Club Vita and Segal have partnered to offer the former’s longevity service to plan sponsors.
The relationship will bring Club Vita’s longevity risk reporting to Segal, whose clients include multiemployer trust funds, public sector plan sponsors and corporate and not-for-profit employers. Segal actuaries will have access to Club Vita’s proprietary longevity analytics to assist with assumption setting.

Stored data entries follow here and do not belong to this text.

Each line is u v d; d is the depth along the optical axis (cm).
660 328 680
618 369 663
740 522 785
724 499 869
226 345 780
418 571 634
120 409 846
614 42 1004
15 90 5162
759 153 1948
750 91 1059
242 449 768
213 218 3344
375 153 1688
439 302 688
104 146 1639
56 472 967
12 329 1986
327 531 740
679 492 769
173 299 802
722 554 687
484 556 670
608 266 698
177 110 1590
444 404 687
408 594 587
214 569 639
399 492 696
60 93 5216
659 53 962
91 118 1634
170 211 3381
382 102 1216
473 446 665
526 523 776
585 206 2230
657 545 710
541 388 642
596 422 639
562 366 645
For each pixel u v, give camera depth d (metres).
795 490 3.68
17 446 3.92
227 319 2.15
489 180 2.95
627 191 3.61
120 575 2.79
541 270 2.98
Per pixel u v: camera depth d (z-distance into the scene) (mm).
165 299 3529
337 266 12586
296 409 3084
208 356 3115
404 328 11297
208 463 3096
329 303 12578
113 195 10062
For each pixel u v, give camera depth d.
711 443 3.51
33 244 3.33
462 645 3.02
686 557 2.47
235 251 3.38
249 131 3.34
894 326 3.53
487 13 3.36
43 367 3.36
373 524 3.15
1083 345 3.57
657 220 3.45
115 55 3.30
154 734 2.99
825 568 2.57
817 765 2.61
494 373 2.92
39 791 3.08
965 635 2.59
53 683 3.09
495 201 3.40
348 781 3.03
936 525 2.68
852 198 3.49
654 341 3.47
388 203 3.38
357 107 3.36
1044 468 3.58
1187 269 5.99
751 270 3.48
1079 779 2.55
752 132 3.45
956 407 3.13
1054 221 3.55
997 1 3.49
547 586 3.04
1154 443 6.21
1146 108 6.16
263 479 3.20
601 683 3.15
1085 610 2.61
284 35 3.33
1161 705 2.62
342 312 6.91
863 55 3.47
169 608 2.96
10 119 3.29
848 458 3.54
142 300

Segal clients in the United States will also have the opportunity to engage Club Vita’s approaches to measuring and managing plan longevity risk, including annual reporting.
The goal for both firms is to enable a plan sponsor or its trustees to become better informed about their pension or retiree health plan, while equipping advisers with tools to more effectively counsel on strategy and tactics.
“This collaboration will also assist with developing a large pool of predictive data, enhance decision-making and aid in improving the security of benefit promises,” says Eli Greenblum, senior vice president and chief actuary of Segal. “This relationship will take us a step further in our mission to deliver solutions that improve lives.”
“Through our collaboration with Segal, we will gain broader coverage across the defined benefit [DB] pension market at a crucial time: The importance of demographic modeling has never been higher and the appreciation of the benefits of risk protection has never been greater,” says Dan Reddy, Club Vita’s U.S. CEO. “Providing clients with the ability to make better decisions will have a direct impact on a plan’s beneficiaries not just today, but for years to come.”